On the surface, that makes me seem like I don’t do much work – or at least, I don’t participate in many meetings. What the analysis misses is what I do during this focus time, most of which is taken up doing things like writing this article. It seems like MyAnalytics could do a better job of analyzing the signals collected about document activity in the Microsoft Graph. For instance, if a document is saved frequently (using AutoSave or manually) to SharePoint or OneDrive, it’s evidence that someone is working on that document. This could be construed as focus time, but it would be nice to have a breakdown of what I did during all my focus time.
The new MyAnalytics dashboard lacks any drill-down capability to reveal the data behind the analysis. Some people might like this because they want to focus on the high-level analysis and be told what they could do to improve the way they manage time. Others (including me) like to know what lies underneath recommendations. The older interface was more satisfying in this respect because I could associate data with personal knowledge of activity peaks.
Microsoft promises that MyAnalytics will soon be able to generate personal plans to help people set their own goals to improve their work patterns. They’ve chosen Focus as the first area and say that MyAnalytics can help people establish a daily routine for how they work that includes time set aside to be uninterrupted by other tasks. A background process looks for time slots in your diary and books time on your behalf (usually in the morning) to make sure that other competing priorities don’t steal that time away.
Microsoft is also updating OWA so that if you receive a meeting request that conflicts with focus time, you’ll also get a suggested available slot to reschedule your focus time. Teams will also respect slots booked for focus time by switching a user’s online presence state to Do Not Disturb. Hopefully, the presence update will stop some unplanned interruptions.
The MyAnalytics team is also refreshing their Outlook (desktop and OWA) add-in (now called Insights) to offer more “inline suggestions” (about things you should do). The add-in suggests people who are important to you, offers to book focus time, and tasks that you might need to follow up based on machine learning analysis of email (Figure 2).
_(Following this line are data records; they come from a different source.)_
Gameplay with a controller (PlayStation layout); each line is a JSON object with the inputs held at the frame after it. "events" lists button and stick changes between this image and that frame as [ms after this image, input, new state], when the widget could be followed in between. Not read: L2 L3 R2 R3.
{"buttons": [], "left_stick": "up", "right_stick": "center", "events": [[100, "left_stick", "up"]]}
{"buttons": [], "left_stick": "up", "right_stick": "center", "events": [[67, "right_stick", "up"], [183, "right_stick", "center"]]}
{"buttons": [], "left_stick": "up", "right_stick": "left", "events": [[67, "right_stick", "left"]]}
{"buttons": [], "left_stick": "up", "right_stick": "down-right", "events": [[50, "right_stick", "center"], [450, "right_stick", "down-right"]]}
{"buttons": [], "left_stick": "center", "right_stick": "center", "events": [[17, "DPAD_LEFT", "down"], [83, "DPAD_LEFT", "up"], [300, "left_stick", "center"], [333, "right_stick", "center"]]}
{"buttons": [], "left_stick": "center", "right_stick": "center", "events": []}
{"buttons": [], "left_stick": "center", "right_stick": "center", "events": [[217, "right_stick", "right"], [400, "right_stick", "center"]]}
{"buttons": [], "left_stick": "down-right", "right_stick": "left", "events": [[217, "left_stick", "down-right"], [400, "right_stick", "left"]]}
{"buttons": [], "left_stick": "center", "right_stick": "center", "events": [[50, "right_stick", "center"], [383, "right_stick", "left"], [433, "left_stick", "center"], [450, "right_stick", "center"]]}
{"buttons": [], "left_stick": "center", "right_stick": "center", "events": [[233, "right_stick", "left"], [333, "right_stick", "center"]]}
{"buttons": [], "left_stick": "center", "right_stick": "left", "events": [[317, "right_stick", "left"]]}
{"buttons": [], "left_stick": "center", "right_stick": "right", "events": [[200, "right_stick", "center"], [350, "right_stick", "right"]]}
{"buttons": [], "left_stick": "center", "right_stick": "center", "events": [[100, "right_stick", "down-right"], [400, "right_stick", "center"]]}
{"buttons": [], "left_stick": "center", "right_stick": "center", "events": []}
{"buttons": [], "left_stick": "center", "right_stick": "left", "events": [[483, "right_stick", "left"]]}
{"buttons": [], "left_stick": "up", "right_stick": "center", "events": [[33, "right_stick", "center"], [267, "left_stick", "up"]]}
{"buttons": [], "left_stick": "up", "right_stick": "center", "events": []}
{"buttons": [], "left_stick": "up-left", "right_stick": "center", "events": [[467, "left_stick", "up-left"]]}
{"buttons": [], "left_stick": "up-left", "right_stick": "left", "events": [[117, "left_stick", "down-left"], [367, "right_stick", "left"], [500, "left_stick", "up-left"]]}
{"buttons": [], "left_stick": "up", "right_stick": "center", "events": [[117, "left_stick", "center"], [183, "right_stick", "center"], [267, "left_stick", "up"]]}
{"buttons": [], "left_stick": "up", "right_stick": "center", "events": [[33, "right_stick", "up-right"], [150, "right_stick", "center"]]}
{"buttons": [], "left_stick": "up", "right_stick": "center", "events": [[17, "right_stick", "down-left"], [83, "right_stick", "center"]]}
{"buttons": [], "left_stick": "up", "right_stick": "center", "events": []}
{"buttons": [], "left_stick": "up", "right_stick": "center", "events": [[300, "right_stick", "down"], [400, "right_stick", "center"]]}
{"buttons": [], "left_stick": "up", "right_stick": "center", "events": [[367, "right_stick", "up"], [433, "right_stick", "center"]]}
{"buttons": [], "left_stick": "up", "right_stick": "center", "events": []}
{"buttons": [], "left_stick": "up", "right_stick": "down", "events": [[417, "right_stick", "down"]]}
As I noted in an article covering an earlier implementation of the feature, the natural language processing for this feature is still limited to English.
Those who never think about looking at add-ins might not discover Insights, so MyAnalytics also sends a weekly summary message to its users (Figure 3). The idea is that people can use the summary to plan for the following weeks, hopefully by improving how they manage time.
Email users have always been well covered for analytic information about their work habits, but there’s nothing equivalent for those who spend most of their time in Teams, SharePoint, Yammer, or other Office 365 apps.
MyAnalytics is not for everyone. You’ll either like or hate the concepts behind the application. I’m also unsure how existing MyAnalytics users will take to the new dashboard and a new focus on helping people cope with an overload of collaboration and a flood of notifications (that end up causing focus switches).
MyAnalytics is not for every organization either. Although data is always personal to the user, the analysis engine has more data to work with inside large organizations. Time management is often harder inside large organizations where matrix management prevails and the need to report up and down levels is more important than it is in smaller companies.
Tools like MyAnalytics can help improve how people work. Not everyone. But enough to help organizations who want to change for the better.